- _YOUR ASSIGNMENT_
A word-for-word copy of the entries, with the images left out, is what you should write.
(RECORDS SHOWN Opens)
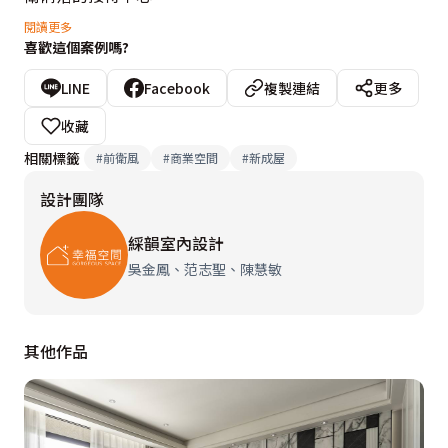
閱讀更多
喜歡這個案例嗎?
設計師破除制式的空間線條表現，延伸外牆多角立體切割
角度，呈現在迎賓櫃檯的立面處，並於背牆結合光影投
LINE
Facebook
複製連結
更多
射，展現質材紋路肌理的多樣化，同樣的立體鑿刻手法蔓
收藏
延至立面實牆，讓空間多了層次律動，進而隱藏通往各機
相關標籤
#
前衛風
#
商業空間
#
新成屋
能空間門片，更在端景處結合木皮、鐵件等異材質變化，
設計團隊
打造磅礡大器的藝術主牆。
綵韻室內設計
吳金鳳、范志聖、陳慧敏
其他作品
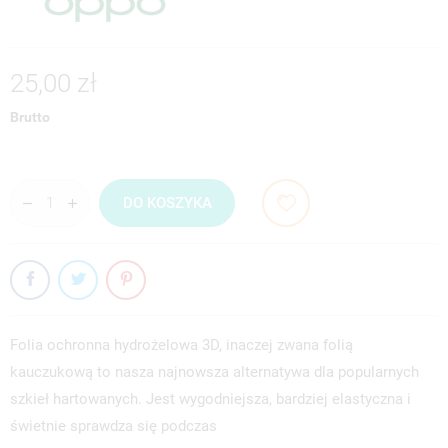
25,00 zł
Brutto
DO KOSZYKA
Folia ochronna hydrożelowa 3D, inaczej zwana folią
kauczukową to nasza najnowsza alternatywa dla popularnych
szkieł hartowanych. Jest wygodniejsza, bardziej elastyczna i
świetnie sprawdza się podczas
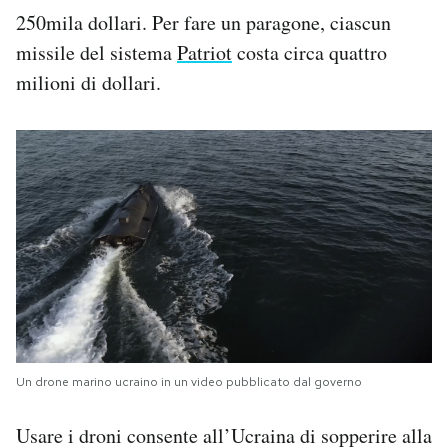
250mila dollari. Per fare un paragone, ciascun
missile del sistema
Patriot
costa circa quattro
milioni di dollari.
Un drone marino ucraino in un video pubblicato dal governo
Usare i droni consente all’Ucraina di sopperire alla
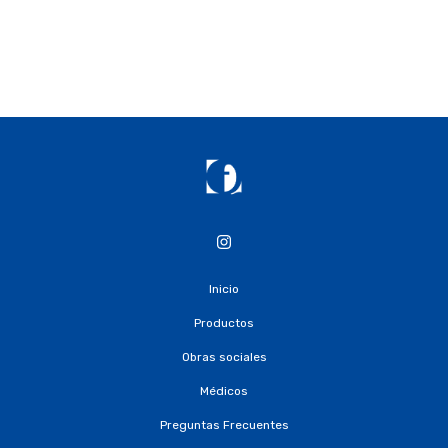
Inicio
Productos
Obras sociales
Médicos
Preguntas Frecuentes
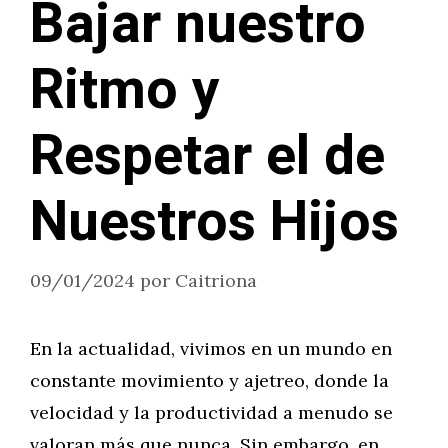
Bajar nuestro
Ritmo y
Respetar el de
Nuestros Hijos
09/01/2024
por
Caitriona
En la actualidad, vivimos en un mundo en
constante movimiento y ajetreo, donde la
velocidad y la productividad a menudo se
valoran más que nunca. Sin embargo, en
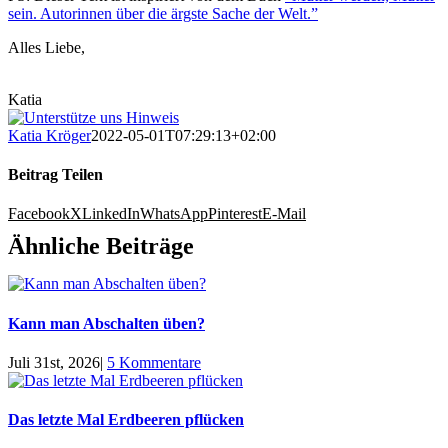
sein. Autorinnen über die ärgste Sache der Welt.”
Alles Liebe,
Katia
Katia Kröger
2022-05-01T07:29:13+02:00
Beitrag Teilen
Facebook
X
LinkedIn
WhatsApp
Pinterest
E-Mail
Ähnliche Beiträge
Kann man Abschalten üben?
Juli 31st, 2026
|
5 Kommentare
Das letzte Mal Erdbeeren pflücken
(RECORDS SHOWN Closes)
- _SOLUTION_
閱讀更多
喜歡這個案例嗎?
設計師破除制式的空間線條表現，延伸外牆多角立體切割
角度，呈現在迎賓櫃檯的立面處，並於背牆結合光影投
LINE
Facebook
複製連結
更多
射，展現質材紋路肌理的多樣化，同樣的立體鑿刻手法蔓
收藏
延至立面實牆，讓空間多了層次律動，進而隱藏通往各機
相關標籤
#
前衛風
#
商業空間
#
新成屋
能空間門片，更在端景處結合木皮、鐵件等異材質變化，
設計團隊
打造磅礡大器的藝術主牆。
綵韻室內設計
吳金鳳、范志聖、陳慧敏
其他作品
25,00 zł
Brutto
DO KOSZYKA
Folia ochronna hydrożelowa 3D, inaczej zwana folią
kauczukową to nasza najnowsza alternatywa dla popularnych
szkieł hartowanych. Jest wygodniejsza, bardziej elastyczna i
świetnie sprawdza się podczas
250mila dollari. Per fare un paragone, ciascun
missile del sistema
Patriot
costa circa quattro
milioni di dollari.
Un drone marino ucraino in un video pubblicato dal governo
Usare i droni consente all’Ucraina di sopperire alla
Inicio
Productos
Obras sociales
Médicos
Preguntas Frecuentes
Bajar nuestro
Ritmo y
Respetar el de
Nuestros Hijos
09/01/2024
por
Caitriona
En la actualidad, vivimos en un mundo en
constante movimiento y ajetreo, donde la
velocidad y la productividad a menudo se
valoran más que nunca. Sin embargo, en
sein. Autorinnen über die ärgste Sache der Welt.”
Alles Liebe,
Katia
Katia Kröger
2022-05-01T07:29:13+02:00
Beitrag Teilen
Facebook
X
LinkedIn
WhatsApp
Pinterest
E-Mail
Ähnliche Beiträge
Kann man Abschalten üben?
Juli 31st, 2026
|
5 Kommentare
Das letzte Mal Erdbeeren pflücken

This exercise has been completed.